Negotiations have concluded and awaiting to be executed. Deputies and Senators are already arriving to Parliament, conformed of two thirds by representatives of neoliberal parties, to listen the last presidential message of Sanchez de Lozada. At the presidential residency, journalists are already speculating about the imminent arrival of a helicopter to take Sanchez de Lozada to the international airport of El Alto.
At the entry steps of El Alto, a few kilometres away from the airport, there are some disturbances, gases and stones flying across military police and residents, called there by the Regional Workers Central (COR). "We must be vigilant to stop the gringo (Sanchez de Lozada) from escaping", says their leader Roberto de La Cruz.
"It only takes one hair of a gringo to defeat neoliberalism, to defeat the empire. Triumph belongs to the poor, to the workers and peasants", proclaims de La Cruz, cheered by a multitude by his side.
City streets and country roads are dominated by revolted masses of miners, peasants, students and neighbours of poor neighbourhoods. It is the real power that has dominated the formal power. It is the stone and wooden stick defeating the tanks and machine gun. But among the leaders there is doubt and debate about whether to accept or not Carlos Mesa, at least temporarily.
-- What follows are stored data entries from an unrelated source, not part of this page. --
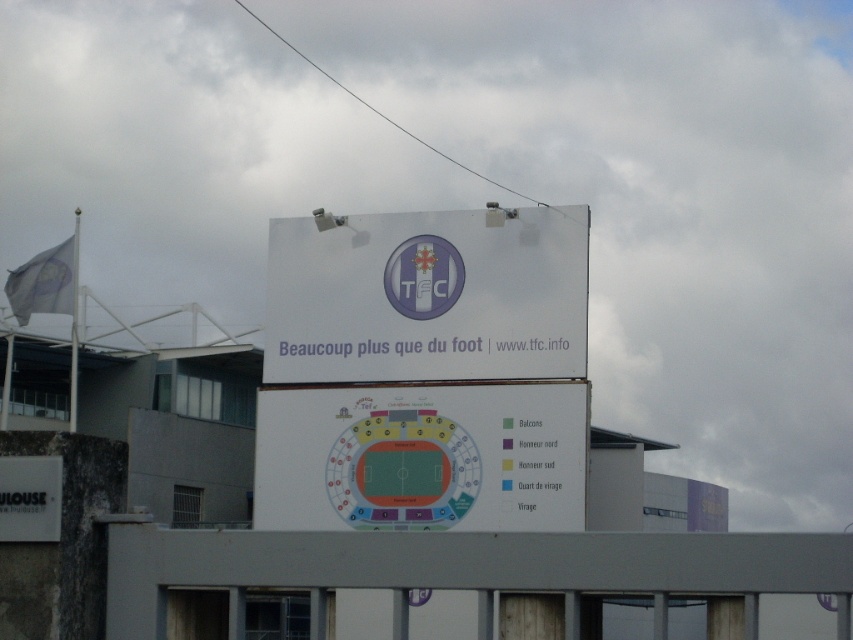
Based on the photo, you are standing in front of the billboard and want to read both the white paper at center and the white matte sign at lower left. Which one can you read first without moving your head?

The white paper at center is closer to you than the white matte sign at lower left, so you can read the white paper at center first without moving your head.

You are a visitor at the sports facility and want to find the white paper sign at center. According to the scene description, where is it placed in relation to the billboard sections?

The white paper sign at center is located at point (x=427, y=296) on the billboard, which places it in the lower section where the seating plan is displayed.

From the picture: You are a visitor at the sports facility and want to check the seating plan. You see a white paper at center and a white matte sign at lower left. Which object should you look at to find the seating plan information?

The white paper at center contains the seating plan information because it is located below the white matte sign at lower left, which likely indicates hierarchy or placement of important details.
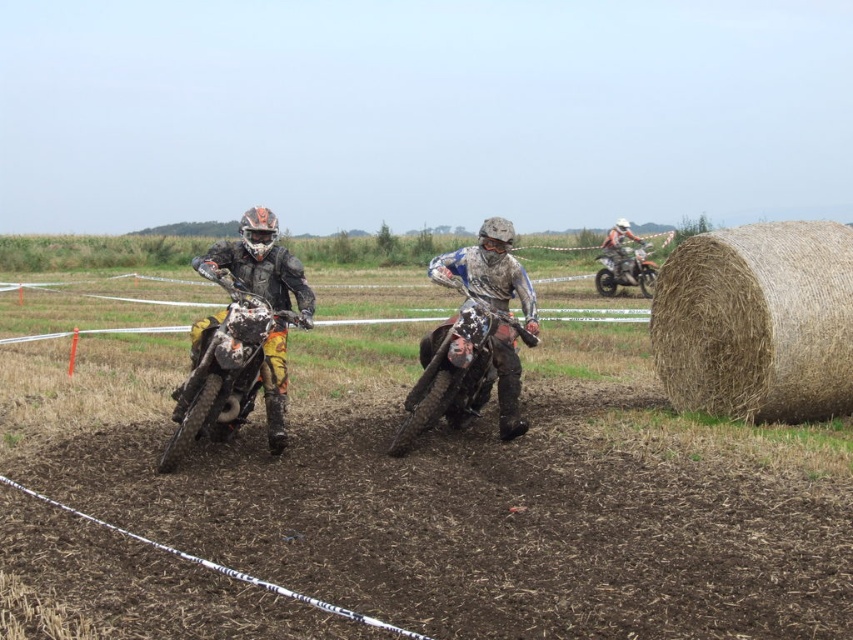
Is matte orange and white motorcycle at left taller than orange and white motocross gear at right?

No.

Is matte orange and white motorcycle at left smaller than orange and white motocross gear at right?

Yes, matte orange and white motorcycle at left is smaller than orange and white motocross gear at right.

Is point (292, 276) in front of point (624, 260)?

That is True.

Locate an element on the screen. The image size is (853, 640). matte orange and white motorcycle at left is located at coordinates [238, 356].

Is brown straw bale at right closer to camera compared to orange matte dirt bike at right?

Yes, brown straw bale at right is closer to the viewer.

Is point (659, 376) farther from camera compared to point (614, 275)?

That is False.

Where is `brown straw bale at right`? Image resolution: width=853 pixels, height=640 pixels. brown straw bale at right is located at coordinates (757, 321).

Find the location of a particular element. brown straw bale at right is located at coordinates (757, 321).

What do you see at coordinates (757, 321) in the screenshot? The image size is (853, 640). I see `brown straw bale at right` at bounding box center [757, 321].

Where is `brown straw bale at right`? brown straw bale at right is located at coordinates (757, 321).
In Parliament, several deputies are already washing their hands on the massacre. Hoping to distance themselves in order to have some option, some authority, allowing them to place Carlos Mesa as the new president, so that COB and the multitude of thousands of heads, don't take their anger on them and destroy them also. "We are going to listen to the people, as we have always done", said with cynicism the officialist deputy Jaime Paz Pereira.
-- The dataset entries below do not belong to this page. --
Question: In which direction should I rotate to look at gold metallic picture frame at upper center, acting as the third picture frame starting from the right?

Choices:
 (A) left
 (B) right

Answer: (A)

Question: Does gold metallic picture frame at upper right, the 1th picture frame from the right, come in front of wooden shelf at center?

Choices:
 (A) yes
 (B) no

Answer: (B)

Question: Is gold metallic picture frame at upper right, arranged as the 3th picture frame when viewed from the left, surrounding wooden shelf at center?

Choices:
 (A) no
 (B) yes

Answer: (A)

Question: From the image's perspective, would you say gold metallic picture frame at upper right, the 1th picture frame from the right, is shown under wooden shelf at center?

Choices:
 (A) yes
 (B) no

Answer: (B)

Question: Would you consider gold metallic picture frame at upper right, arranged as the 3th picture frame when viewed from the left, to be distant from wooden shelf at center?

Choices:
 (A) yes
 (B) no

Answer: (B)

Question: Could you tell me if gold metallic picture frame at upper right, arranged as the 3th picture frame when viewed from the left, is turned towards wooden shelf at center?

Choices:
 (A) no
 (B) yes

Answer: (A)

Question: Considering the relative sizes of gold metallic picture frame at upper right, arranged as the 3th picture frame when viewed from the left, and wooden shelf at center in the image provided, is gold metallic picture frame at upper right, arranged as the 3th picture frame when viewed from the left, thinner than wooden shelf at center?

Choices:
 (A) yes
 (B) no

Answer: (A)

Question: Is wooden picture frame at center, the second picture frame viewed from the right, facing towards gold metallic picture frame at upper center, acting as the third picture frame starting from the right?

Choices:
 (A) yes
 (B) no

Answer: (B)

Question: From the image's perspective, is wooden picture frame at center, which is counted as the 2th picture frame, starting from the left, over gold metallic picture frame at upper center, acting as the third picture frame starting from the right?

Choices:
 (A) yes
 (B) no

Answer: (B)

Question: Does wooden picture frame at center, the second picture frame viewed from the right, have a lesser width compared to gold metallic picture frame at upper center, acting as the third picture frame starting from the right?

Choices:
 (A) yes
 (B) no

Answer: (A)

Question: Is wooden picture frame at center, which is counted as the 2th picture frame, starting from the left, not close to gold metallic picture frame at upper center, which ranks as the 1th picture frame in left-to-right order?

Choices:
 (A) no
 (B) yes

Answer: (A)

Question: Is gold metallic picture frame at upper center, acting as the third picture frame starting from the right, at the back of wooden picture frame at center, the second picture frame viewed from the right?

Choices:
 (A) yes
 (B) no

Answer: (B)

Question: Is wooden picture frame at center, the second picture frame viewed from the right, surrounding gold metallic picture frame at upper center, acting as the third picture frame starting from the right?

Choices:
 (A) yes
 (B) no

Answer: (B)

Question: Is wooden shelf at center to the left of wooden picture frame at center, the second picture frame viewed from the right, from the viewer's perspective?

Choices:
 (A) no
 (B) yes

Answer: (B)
His father, former president Jaime Zamora, leader of the Revolutionary Left Movement (MIR), which abandoned Sanchez de Lozada on the early hours of this afternoon, is very clear: "I make a call to the population to look after Congress as if it were a baby, as if it had been born again", he says to the media inviting them to preserve democracy.
"We must unite in democracy", he points out, highlighting the importance of achieving a presidential succession within a constitutional frame, so as to not damage "the international trust", the foreign investment, the foreign cooperation and the foreign credits to Bolivia. The same speech, the same government program of Sanchez de Lozada, but without Sanchez de Lozada.
Out on the streets of El Alto, Roberto de La Cruz warns and calls the residents to make sure that Sanchez de Lozada and his minister of Defence , Carlos Sanchez Berzain, "do not escape". "We are also not going to forgive Jaime Paz Zamora, Manfred Reyes Villa (leader of the, until today, co-governing Nueva Fuerza Republicana) who must go to jail", he says.
From TV and radio stations, including the popular media, there are calls for the population to keep calm, to allow Congress to resolve the constitutional succession. They are saying that "Sanchez de Lozada is already resigning".
On San Francisco square, four blocks from Congress, thousands of miners, dynamite on hand, are cheered by a multitude. It is four thirty in the afternoon and among the leaders of COB, the proposal of allowing Carlos Mesa to be sworn in as the new President of Bolivia is gaining terrain, hoping for him to give resolution to our demands of nullifying the project of exporting gas to United States and to re-nationalize the gas and oil industry, along with other demands seeking to shrink neoliberalism and free market.
"We are going to negotiate with the new President and if he does not resolve our demands, we will make a call for a Popular Assembly with representatives of every social, labour and popular organizations of the country, to recover the gas by our own means and to satisfy the rest of the popular demands", says to Econoticiasbolivia one of the highest leaders of COB, few moments before the initiation of a wide assembly to define the final worker's position.